Stored data entries:
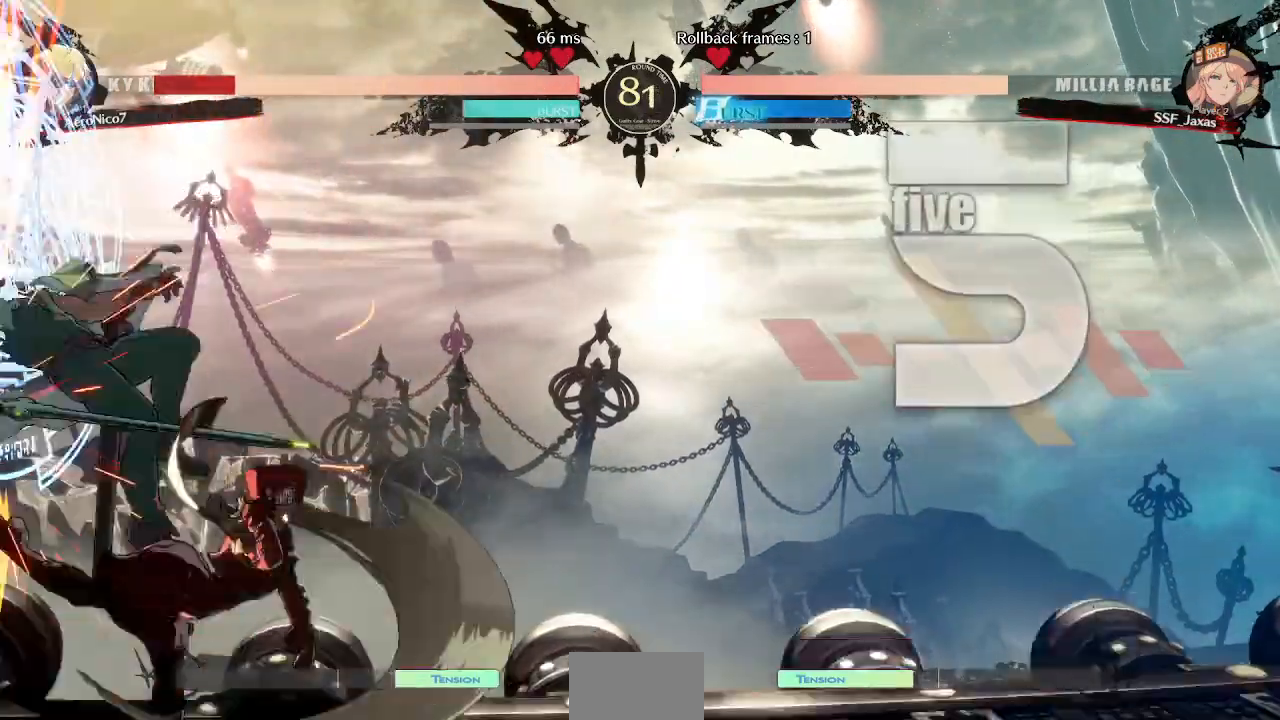
{"dt_ms": 480, "buttons": [], "events": [[240, "DPAD_DOWN", "down"], [280, "DPAD_RIGHT", "down"], [320, "DPAD_DOWN", "up"], [360, "CROSS", "down"], [480, "CROSS", "up"], [480, "DPAD_RIGHT", "up"]]}
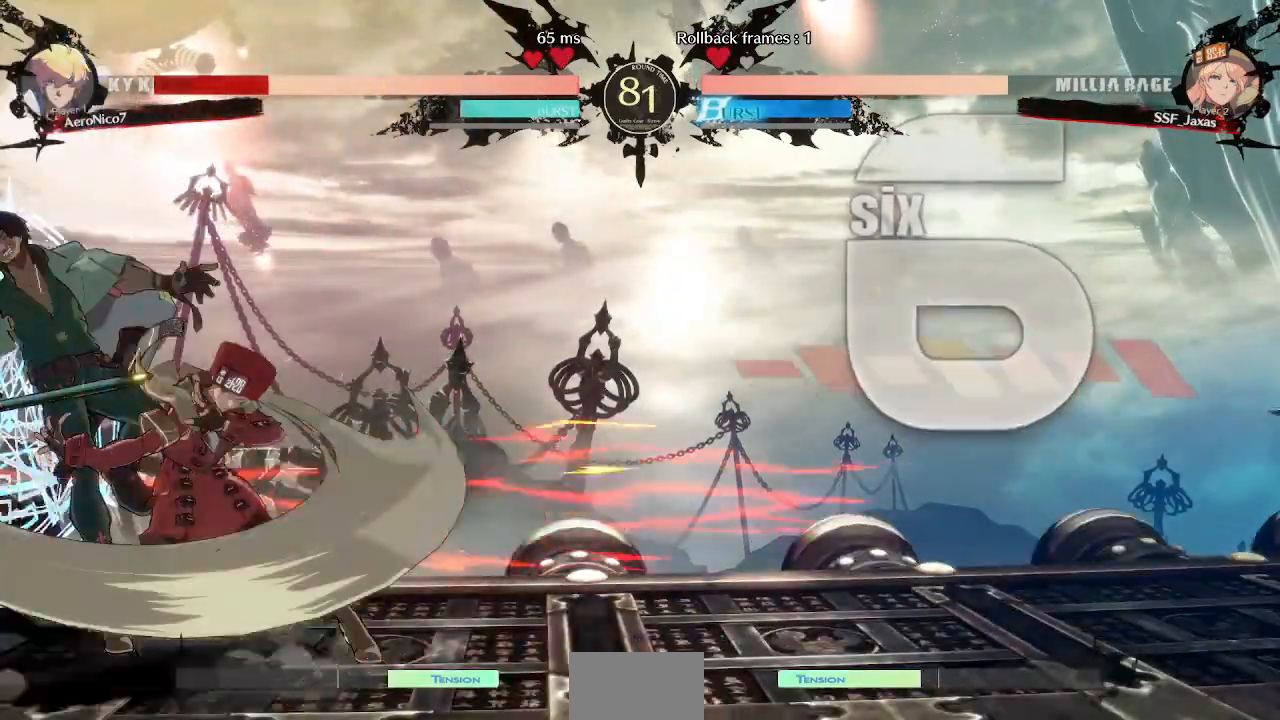
{"dt_ms": 520, "buttons": [], "events": []}
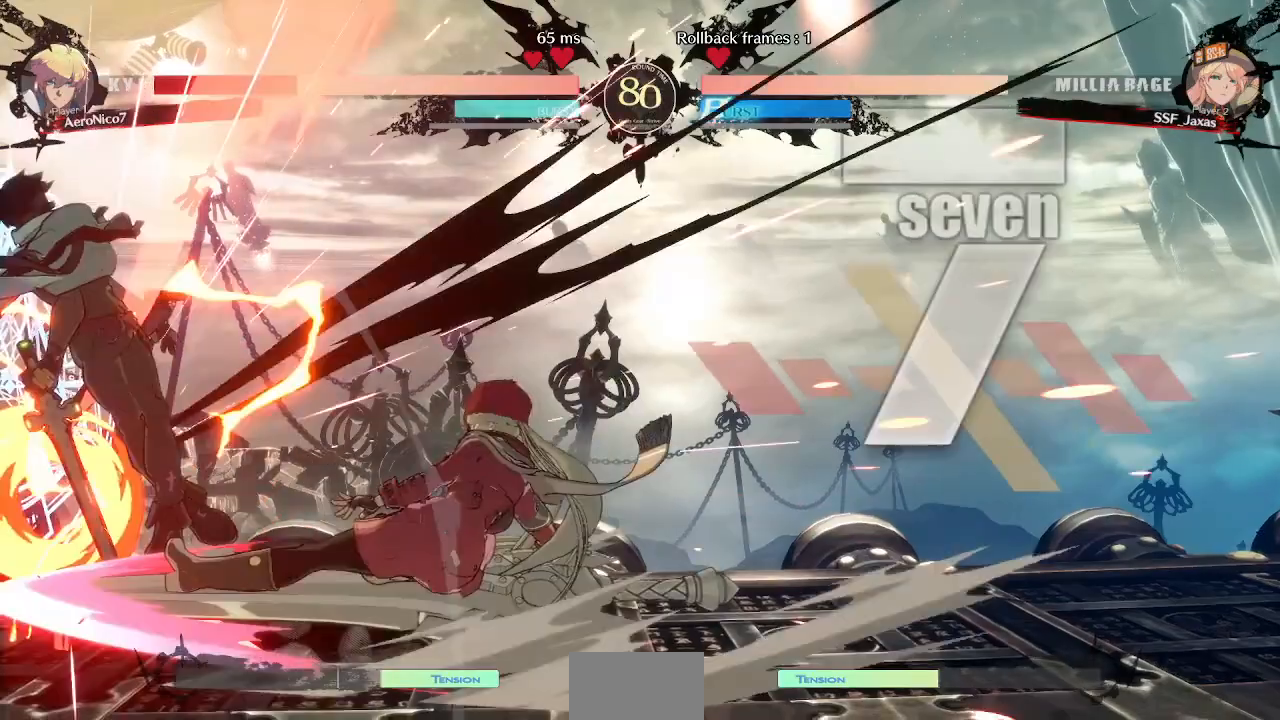
{"dt_ms": 480, "buttons": ["DPAD_LEFT"], "events": [[400, "DPAD_DOWN", "down"], [480, "DPAD_DOWN", "up"], [480, "DPAD_LEFT", "down"]]}
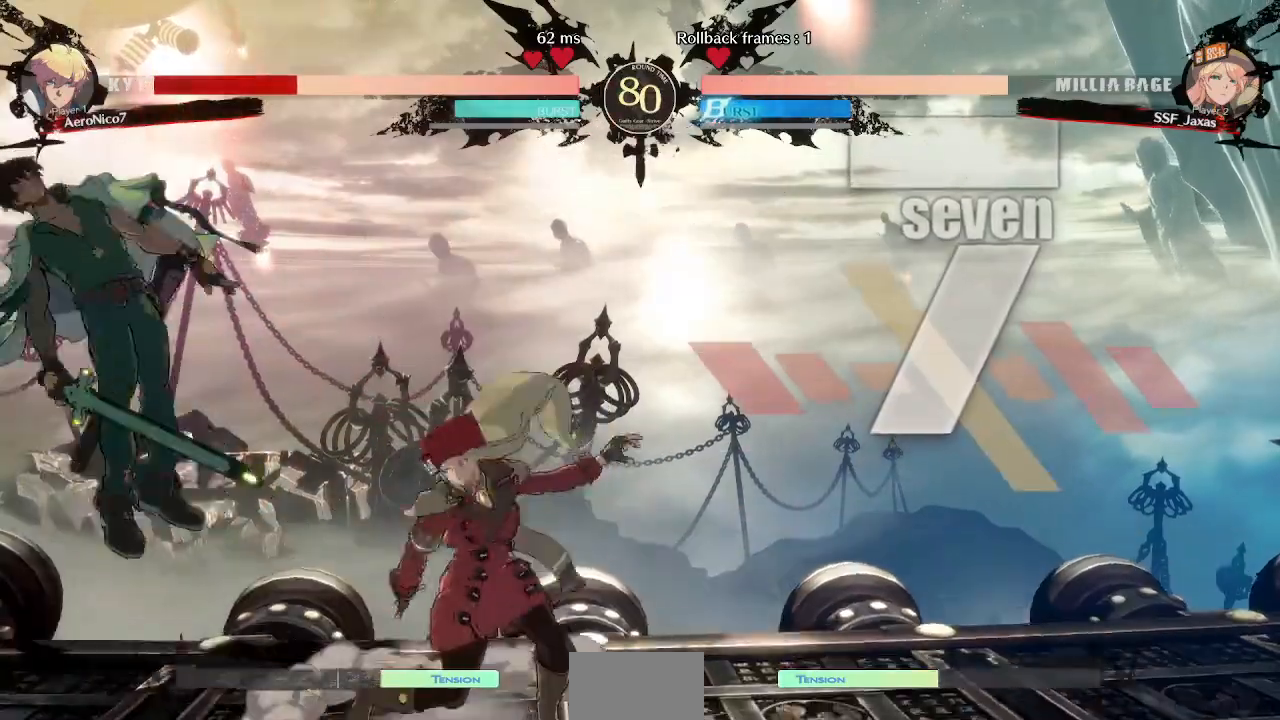
{"dt_ms": 520, "buttons": ["DPAD_RIGHT"], "events": [[80, "R1", "down"], [160, "DPAD_LEFT", "up"], [160, "DPAD_RIGHT", "down"], [240, "R1", "up"]]}
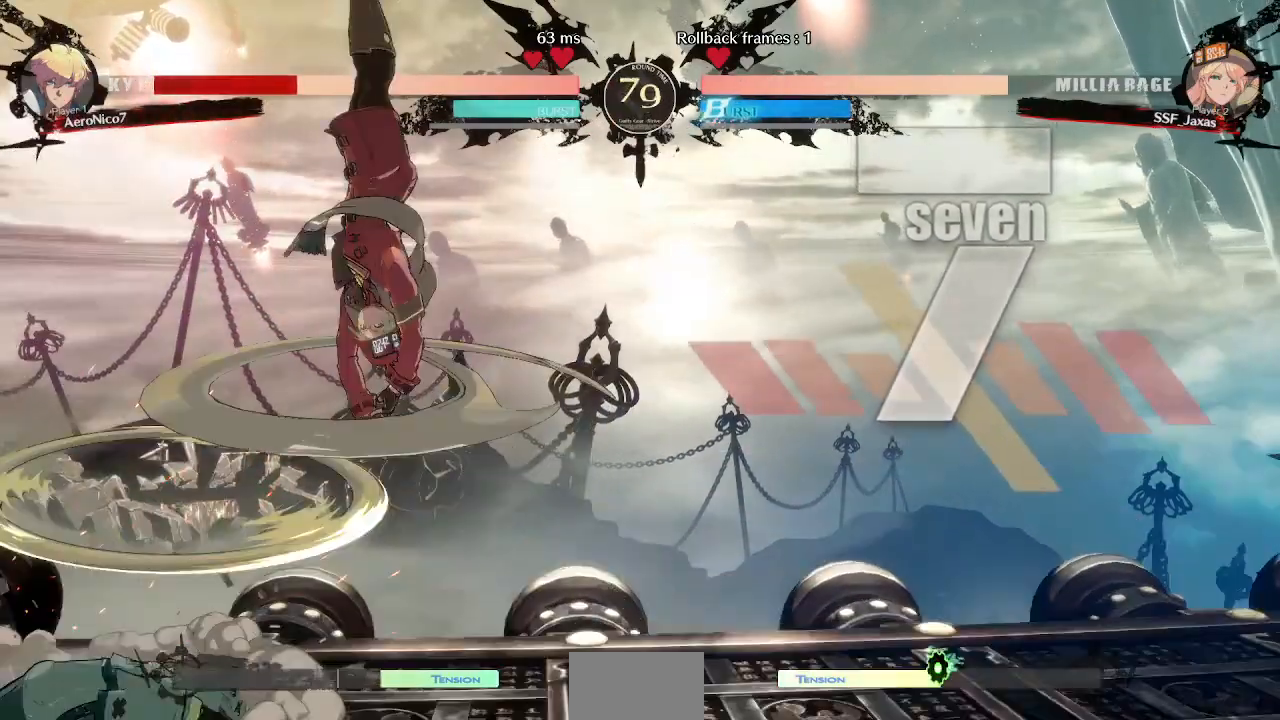
{"dt_ms": 480, "buttons": ["DPAD_RIGHT"], "events": []}
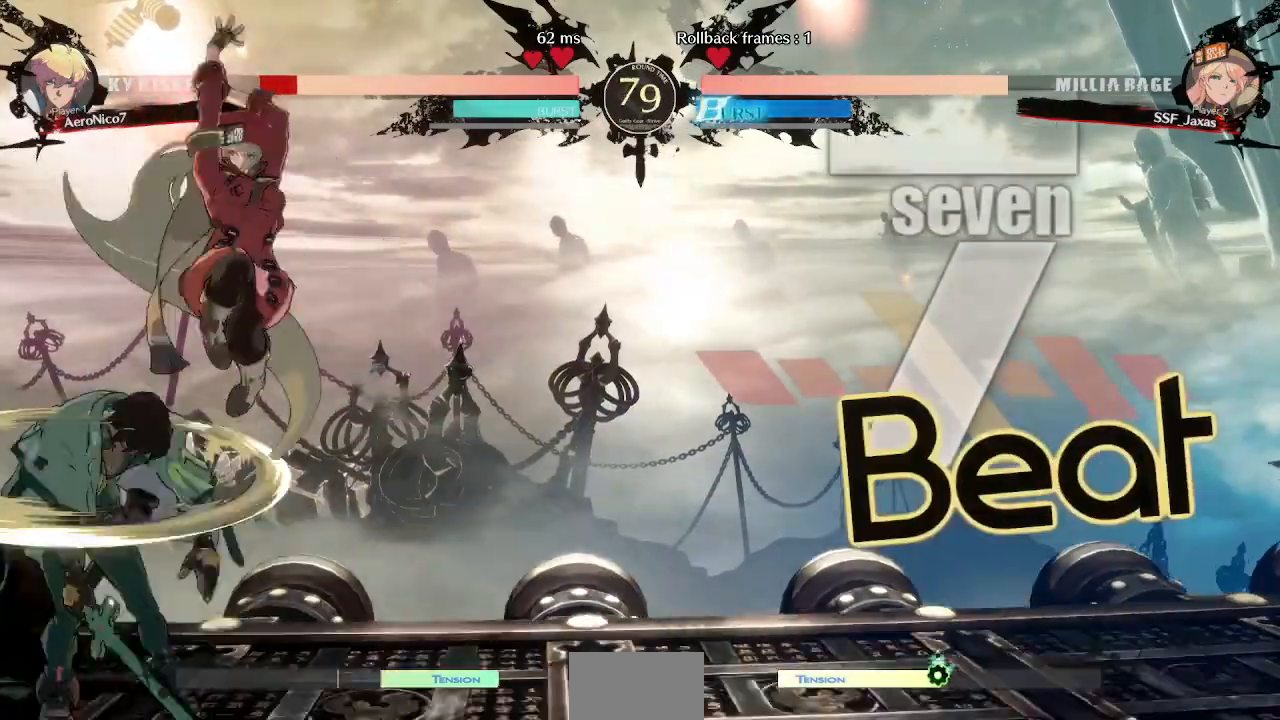
{"dt_ms": 520, "buttons": ["DPAD_DOWN", "DPAD_RIGHT"], "events": [[40, "DPAD_DOWN", "down"], [160, "SQUARE", "down"], [320, "SQUARE", "up"]]}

:: EXERCISE GOAL ::
Where a picture appears in the data, omit it; restate the rest word for word.

:: RESPONSE AREA ::
{"dt_ms": 480, "buttons": [], "events": [[240, "DPAD_DOWN", "down"], [280, "DPAD_RIGHT", "down"], [320, "DPAD_DOWN", "up"], [360, "CROSS", "down"], [480, "CROSS", "up"], [480, "DPAD_RIGHT", "up"]]}
{"dt_ms": 520, "buttons": [], "events": []}
{"dt_ms": 480, "buttons": ["DPAD_LEFT"], "events": [[400, "DPAD_DOWN", "down"], [480, "DPAD_DOWN", "up"], [480, "DPAD_LEFT", "down"]]}
{"dt_ms": 520, "buttons": ["DPAD_RIGHT"], "events": [[80, "R1", "down"], [160, "DPAD_LEFT", "up"], [160, "DPAD_RIGHT", "down"], [240, "R1", "up"]]}
{"dt_ms": 480, "buttons": ["DPAD_RIGHT"], "events": []}
{"dt_ms": 520, "buttons": ["DPAD_DOWN", "DPAD_RIGHT"], "events": [[40, "DPAD_DOWN", "down"], [160, "SQUARE", "down"], [320, "SQUARE", "up"]]}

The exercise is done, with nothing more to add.